Die Dreharbeiten zu diesem Stoff, die dieser Tage auf dem Dampfeisbrecher Stettin im Museumshafen Övelgönne und in der HfBK stattfinden, hat Regisseur Hirthe ein dreiviertel Jahr geplant. Im Sommer werden dann auf einer Fahrt der Stettin die Maschinenraumszenen bei vollem Kesseldruck aufgenommen. Kapitän Manfred Fraider, der das Projekt durch kostenfreie location unterstützt, schätzt an dem Jungfilmer, daß er die Ähnlichkeit zwischen der Stettin und der Titanic erkannte. Der 1978 außer Dienst genommene Eisbrecher repräsentiert nämlich die klassische Technik der Übersee-Frachtdampfer, nur etwa 30mal kleiner als die Titanic. „Als Cameron hier in Hamburg auf der Stettin war, merkte er, daß er bei den Innensequenzen viel Geld hätte sparen können“, erzählt Fraider mit einem Schmunzeln.

Das Hamburger Super-8-Projekt wird den Macher nur 4000 Mark kosten, denn das Filmmaterial kommt von der Hochschule. Mit seinem 50köpfigen Team versucht Hirthe aber trotz der Low-Budget-Kompromisse ein ästhetisch rundes Kunstwerk zu schaffen. Wichtige Klammer zwischen Kulissen-, Original- und Trickaufnahmen soll bei dem Stummfilm die Musikbegleitung sein, die zwischen Originalklavier und David-Lynch-Tonspur changiert. Doch kann man davon ausgehen, daß in Hirthes Bildwelt auch einige Brüche vorkommen, drehte er doch als erste Arbeit an der HfbK einen Wikingerstreifen ausgerechnet im Schanzenpark. Seine „maritime Gier“ habe den Sprößling einer Bootsbauerfamilie danach zur Verfilmung der Titanic-Geschichte gebracht.

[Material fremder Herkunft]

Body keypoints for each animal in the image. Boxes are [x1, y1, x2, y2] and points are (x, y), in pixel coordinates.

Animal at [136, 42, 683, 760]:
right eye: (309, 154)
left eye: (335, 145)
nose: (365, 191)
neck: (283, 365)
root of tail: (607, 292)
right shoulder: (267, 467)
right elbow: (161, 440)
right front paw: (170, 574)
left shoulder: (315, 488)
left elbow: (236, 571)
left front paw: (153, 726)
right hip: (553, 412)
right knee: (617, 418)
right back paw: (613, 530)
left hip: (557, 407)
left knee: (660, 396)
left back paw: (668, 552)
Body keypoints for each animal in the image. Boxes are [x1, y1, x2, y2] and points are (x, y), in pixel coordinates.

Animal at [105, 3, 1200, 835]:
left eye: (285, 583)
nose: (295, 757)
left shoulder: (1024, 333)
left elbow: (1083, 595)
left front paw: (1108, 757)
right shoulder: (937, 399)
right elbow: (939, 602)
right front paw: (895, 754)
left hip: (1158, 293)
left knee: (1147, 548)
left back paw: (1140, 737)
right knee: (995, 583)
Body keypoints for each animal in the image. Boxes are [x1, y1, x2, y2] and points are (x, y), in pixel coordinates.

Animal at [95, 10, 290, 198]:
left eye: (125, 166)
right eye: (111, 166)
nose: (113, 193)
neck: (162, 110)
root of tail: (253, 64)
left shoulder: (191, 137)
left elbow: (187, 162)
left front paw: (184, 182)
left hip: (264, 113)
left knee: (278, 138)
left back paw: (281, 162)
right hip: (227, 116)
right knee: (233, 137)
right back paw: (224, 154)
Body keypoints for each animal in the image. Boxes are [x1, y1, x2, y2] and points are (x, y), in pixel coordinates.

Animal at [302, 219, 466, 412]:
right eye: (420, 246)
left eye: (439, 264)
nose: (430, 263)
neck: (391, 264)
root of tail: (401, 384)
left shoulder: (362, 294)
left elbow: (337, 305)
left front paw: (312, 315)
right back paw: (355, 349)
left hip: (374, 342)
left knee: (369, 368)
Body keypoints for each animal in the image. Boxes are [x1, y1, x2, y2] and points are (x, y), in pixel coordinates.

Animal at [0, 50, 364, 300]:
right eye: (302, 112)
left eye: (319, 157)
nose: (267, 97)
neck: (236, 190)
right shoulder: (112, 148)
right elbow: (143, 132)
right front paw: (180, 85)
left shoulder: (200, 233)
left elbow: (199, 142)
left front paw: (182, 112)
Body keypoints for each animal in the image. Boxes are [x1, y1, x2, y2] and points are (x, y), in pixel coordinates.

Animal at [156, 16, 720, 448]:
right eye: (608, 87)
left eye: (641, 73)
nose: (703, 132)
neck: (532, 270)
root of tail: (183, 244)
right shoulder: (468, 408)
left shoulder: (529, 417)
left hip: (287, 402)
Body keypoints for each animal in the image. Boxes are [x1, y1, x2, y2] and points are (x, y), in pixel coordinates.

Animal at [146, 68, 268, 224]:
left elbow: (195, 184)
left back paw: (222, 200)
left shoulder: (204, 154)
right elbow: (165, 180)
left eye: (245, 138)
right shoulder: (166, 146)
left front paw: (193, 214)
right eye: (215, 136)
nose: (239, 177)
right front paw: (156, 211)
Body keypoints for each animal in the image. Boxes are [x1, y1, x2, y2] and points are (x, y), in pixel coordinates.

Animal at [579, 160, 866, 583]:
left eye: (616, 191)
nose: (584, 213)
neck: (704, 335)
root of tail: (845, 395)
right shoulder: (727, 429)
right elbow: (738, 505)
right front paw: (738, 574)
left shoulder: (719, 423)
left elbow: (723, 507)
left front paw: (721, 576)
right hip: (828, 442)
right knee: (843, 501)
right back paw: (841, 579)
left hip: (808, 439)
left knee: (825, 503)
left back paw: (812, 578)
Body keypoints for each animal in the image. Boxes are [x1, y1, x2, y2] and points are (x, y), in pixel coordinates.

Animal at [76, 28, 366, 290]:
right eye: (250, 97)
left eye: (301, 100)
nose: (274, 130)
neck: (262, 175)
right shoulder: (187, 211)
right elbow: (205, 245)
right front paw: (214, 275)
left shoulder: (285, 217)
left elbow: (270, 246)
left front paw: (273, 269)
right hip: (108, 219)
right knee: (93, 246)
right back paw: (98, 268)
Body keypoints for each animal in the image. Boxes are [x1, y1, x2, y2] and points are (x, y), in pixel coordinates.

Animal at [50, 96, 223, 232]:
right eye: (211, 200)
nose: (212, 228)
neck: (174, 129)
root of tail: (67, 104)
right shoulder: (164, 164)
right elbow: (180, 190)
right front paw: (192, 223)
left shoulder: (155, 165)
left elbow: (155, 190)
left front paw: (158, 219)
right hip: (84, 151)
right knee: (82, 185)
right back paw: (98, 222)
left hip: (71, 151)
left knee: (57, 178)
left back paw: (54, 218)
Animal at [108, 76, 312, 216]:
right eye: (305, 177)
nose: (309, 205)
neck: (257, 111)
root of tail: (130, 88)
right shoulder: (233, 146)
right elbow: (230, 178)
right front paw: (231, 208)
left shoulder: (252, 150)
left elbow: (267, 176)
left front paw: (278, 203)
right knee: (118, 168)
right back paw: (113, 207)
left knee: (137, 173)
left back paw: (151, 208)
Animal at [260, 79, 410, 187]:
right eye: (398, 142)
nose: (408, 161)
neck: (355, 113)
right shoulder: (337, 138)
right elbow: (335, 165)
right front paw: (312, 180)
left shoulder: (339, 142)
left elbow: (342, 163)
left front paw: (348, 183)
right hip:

Mit dem Rummel um den perfekt gemachten Kassenhit kann Rasmus Hirthe dagegen wenig anfangen. Es gebe doch soviel schlimmere Katastrophen. Andererseits steht auch für ihn die Titanic für die Selbstüberschätzung des Menschen, der glaubt, die Götter herausfordern zu können. „Und wenn sie den Dampfer nochmals bauen, wird er wieder untergehen“, orakelt er. Am besten werbewirksam zur Premiere im Januar 1999, ein Jahr nach James Cameron.